● **Исходный отрывок**:

= = = = = = =

Трудно мне было поверить, что Корней Иванович умер. Так недавно я его видел в санатории в Кунцеве. Он гулял бодро, как здоровый. Я устал, просил присесть хоть бы ненадолго, а Корней Иванович, отгуляв полтора часа, готов был гулять еще и еще. И вдруг...
Мне рассказывали, что, умирая, он произнес:
— Вот и нету Корнея Чуковского.
Он ошибся.
Корней Чуковский есть и всегда будет. Его книги никогда не умрут. А он — в них.

= = = = = = =

● **Данные**:

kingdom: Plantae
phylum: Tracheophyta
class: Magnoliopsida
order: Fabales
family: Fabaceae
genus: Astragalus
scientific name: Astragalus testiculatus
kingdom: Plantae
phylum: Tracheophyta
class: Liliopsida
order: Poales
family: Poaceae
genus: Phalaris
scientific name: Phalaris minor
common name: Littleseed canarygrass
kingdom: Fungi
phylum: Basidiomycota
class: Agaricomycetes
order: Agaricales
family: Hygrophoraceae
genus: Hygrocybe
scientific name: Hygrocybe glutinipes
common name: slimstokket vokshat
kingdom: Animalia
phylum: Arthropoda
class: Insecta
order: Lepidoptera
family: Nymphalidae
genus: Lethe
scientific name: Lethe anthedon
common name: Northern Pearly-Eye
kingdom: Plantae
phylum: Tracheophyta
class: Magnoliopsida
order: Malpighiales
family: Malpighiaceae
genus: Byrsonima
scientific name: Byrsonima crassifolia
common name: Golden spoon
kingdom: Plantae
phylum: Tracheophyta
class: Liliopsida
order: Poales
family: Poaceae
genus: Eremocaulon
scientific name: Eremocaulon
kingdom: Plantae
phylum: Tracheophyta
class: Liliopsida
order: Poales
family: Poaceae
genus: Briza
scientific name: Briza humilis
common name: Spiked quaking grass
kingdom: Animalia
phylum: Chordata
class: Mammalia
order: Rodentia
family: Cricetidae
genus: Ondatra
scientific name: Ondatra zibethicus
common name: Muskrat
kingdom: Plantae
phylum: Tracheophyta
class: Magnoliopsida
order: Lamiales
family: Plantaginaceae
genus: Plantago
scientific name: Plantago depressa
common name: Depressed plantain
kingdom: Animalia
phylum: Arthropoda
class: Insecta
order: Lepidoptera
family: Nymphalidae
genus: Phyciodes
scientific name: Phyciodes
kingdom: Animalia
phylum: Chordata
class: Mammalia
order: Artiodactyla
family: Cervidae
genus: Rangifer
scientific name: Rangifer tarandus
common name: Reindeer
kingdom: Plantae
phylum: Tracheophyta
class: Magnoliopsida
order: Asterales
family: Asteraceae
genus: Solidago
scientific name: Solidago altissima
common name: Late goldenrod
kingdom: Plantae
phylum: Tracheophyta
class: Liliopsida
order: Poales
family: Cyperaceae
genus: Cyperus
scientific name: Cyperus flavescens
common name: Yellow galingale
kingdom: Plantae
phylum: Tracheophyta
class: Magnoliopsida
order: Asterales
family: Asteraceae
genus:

= = = = = = =

● **Задания**:
1. Переведите на английский язык предложение из отрывка о Корнее Чуковском: «Корней Чуковский есть и всегда будет».
2. Напишите продолжение отрывка о Корнее Чуковском, начиная сразу после его последнего предложения.

● **Ответы по номерам**:
1. Korney Chukovsky is, and always will be.

2.
НИКОЛАЙ ЧУКОВСКИЙ
Не могу определить, с какого года я знал Николая Корнеевича или, попросту говоря, Колю Чуковского. Мне всегда казалось, что с самого рождения. Но особенно отметилось в памяти лето восемнадцатого года. В ту пору я после фронта, после Питерского гарнизона, ненадолго оказался в Ермоловской под Петроградом. Там была и семья Чуковских. Как-то Коля пошел со мной гулять и своими вопросами о войне, об армии, о революции так разжег меня, что я заговорил с ним, как со взрослым. Вопросы и реплики моего малолетнего спутника были столь уместны и умны, что я окончательно забыл о его возрасте. И только когда мы уже возвращались домой, вдруг удивился — ведь собеседнику моему всего лишь четырнадцать лет! Четырнадцать лет! Он еще мальчик в коротких штанишках, подросток, а вот как интересно и легко мне, шагнувшему тогда уже в третий десяток лет, разговаривать с ним! Я подивился и запомнил ту прогулку как первое мое знакомство с Колей.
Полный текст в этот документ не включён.